Two men completed the paper work to be considered as interim Grayson County District Attorney — First Assistant District Attorney Kerye Ashmore and Assistant District Attorney Brett Smith. An interim became necessary when former Grayson County District Attorney Joe Brown was appointed and confirmed as the newest U.S. Attorney for the Eastern District of Texas late last month.

Grayson County Judge Bill Magers said the county’s Human Resources Director Kelly Beall reported that Ashmore and Smith completed the process to be considered as a temporary replacement for Brown. Magers said three applications were picked up from the county, but offered no word on who picked up the other application. The replacement will, it is assumed, replace Brown until precinct chairs can select someone to be on the ballot for the fall. It is unclear, at this point, whether Grayson County Commissioners would then just appoint the person who wins the spot on the Republican ballot as the new interim until the election in the fall.

Smith tossed his hat in the ring to run for district attorney as soon as Brown’s nomination to the federal position was announced. Britton Brooks, also an assistant district attorney, announced his intention to run for the district attorney’s office, but did not complete the paperwork to be named the interim district attorney.

Magers, who was out of town, did not immediately respond to questions about when the commissioners are expected to pick an interim district attorney.

The application process included both the standard application to work for Grayson County and an eight-page questionnaire that asked for information about where the candidate attended college and law school and all about their work history.

In a meeting last month, Magers said the application was pulled together by looking at applications for federal positions and applications to be appointed to state offices. Though the questionnaire is only eight pages long, some of the answers are likely to fill pages and take a great deal of time to answer.

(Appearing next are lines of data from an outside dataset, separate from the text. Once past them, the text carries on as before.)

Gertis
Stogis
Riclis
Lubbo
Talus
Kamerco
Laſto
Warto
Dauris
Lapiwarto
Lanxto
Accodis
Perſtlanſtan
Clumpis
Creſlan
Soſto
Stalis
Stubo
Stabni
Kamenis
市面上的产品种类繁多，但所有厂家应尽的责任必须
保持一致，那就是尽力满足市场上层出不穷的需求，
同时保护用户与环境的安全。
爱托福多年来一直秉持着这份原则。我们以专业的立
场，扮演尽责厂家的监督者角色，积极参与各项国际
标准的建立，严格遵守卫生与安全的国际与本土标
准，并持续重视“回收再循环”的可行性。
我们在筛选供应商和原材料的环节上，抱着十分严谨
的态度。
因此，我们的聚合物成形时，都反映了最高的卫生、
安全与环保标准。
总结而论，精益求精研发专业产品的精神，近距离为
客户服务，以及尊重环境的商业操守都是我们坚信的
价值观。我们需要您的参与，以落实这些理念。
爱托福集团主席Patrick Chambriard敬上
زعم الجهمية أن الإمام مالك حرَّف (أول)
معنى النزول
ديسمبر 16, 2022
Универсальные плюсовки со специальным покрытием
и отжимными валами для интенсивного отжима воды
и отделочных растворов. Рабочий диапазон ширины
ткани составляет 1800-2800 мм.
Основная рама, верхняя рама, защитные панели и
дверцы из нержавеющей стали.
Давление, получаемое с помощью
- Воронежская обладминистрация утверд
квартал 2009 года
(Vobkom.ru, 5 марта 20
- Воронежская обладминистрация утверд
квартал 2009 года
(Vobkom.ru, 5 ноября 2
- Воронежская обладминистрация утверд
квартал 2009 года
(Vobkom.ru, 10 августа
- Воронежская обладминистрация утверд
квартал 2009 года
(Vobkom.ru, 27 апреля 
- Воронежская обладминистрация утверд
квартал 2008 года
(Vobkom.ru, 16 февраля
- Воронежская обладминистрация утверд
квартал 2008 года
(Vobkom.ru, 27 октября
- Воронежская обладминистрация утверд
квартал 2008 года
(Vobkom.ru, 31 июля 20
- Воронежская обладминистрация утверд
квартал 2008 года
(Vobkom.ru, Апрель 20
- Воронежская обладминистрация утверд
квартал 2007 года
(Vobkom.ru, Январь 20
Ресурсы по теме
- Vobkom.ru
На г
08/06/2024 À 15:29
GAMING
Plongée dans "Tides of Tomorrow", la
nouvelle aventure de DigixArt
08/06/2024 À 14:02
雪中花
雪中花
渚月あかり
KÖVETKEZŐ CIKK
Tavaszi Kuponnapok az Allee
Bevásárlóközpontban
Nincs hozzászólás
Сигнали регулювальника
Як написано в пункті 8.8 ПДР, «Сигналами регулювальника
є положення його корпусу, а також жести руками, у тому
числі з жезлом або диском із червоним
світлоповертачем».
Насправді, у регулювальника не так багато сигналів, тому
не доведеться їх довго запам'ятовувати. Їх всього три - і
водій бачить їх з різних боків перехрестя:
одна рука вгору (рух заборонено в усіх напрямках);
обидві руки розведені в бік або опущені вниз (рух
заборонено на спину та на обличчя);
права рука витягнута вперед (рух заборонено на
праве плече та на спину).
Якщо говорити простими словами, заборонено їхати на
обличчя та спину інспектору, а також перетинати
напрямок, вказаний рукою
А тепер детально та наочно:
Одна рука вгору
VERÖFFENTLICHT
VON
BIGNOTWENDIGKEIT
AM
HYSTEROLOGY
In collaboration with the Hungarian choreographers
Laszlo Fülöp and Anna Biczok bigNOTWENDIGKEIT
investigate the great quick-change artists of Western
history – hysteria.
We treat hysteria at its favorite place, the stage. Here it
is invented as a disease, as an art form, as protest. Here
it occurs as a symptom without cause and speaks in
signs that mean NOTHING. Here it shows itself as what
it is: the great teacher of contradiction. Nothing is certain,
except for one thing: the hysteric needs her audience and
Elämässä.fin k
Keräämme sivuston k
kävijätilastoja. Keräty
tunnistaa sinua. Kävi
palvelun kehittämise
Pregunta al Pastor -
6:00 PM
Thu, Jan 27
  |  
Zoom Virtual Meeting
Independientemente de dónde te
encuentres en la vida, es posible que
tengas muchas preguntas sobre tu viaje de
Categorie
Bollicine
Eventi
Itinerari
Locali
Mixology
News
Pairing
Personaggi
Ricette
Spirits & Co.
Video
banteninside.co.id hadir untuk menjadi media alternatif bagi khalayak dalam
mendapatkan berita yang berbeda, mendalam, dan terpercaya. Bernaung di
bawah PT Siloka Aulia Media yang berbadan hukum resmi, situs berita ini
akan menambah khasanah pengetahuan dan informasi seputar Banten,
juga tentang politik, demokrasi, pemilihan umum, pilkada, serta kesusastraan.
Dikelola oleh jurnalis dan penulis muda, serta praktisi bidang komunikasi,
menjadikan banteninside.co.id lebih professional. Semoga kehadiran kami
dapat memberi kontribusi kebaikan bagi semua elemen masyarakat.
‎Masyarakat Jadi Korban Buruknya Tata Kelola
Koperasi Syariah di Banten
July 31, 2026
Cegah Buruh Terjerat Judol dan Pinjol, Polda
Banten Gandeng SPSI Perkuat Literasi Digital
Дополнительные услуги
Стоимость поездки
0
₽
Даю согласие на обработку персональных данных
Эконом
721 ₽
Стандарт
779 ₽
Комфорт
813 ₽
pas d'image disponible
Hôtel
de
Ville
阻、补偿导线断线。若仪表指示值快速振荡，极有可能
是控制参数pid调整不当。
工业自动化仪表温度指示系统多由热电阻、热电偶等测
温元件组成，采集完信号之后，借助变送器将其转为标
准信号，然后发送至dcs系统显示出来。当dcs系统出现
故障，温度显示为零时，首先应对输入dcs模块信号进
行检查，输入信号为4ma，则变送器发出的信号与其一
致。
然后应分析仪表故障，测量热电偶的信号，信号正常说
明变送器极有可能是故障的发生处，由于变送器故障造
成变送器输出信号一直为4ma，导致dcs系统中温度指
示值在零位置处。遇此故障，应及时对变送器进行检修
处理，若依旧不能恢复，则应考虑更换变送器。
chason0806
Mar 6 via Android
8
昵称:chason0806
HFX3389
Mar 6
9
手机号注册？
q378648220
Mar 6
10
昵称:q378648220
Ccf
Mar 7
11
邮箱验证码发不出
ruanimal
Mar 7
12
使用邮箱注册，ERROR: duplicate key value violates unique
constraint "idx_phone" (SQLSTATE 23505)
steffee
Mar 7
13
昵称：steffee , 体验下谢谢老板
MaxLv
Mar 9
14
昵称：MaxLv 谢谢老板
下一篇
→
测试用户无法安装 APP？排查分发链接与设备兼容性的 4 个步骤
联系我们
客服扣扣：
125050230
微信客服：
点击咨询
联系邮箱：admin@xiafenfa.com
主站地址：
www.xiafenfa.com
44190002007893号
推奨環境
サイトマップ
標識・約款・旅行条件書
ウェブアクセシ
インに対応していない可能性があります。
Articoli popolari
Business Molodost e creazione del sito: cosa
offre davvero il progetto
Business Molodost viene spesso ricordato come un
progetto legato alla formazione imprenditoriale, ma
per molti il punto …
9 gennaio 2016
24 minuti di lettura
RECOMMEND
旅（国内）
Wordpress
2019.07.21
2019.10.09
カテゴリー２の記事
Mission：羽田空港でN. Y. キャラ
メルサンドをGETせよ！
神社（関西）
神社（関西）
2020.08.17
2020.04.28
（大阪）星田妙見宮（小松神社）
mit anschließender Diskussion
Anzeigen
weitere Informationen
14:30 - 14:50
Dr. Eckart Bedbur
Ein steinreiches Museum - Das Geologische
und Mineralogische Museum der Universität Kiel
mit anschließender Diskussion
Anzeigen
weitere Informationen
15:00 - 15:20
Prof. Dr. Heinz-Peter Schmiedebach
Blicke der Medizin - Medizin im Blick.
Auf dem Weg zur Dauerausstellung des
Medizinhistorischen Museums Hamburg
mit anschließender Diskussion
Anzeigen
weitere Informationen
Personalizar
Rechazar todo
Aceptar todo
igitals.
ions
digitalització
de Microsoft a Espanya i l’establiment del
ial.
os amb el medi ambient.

For instance, one question asked the applicant to describe each matter that he has tried as either a lead counsel or second chair in the last five years. It asked what percentage of that practice was in state and federal courts and what percentage of it was federal or state. It also asked what percentage of the cases was tried to a verdict and what percentage was settled. The questionnaire asked the applicant to describe the 10 most significant matters he or she has litigated before any court. It also asks any other professions they may have been engaged in during the past 15 years.

The questionnaire also asked some standard employment questions like whether or not the applicant ever has been arrested or charged by a federal or state authority for an violation of state or federal law or regulation and if they have ever had a tax lien filed against them or their spouse or if they have ever filed for bankruptcy.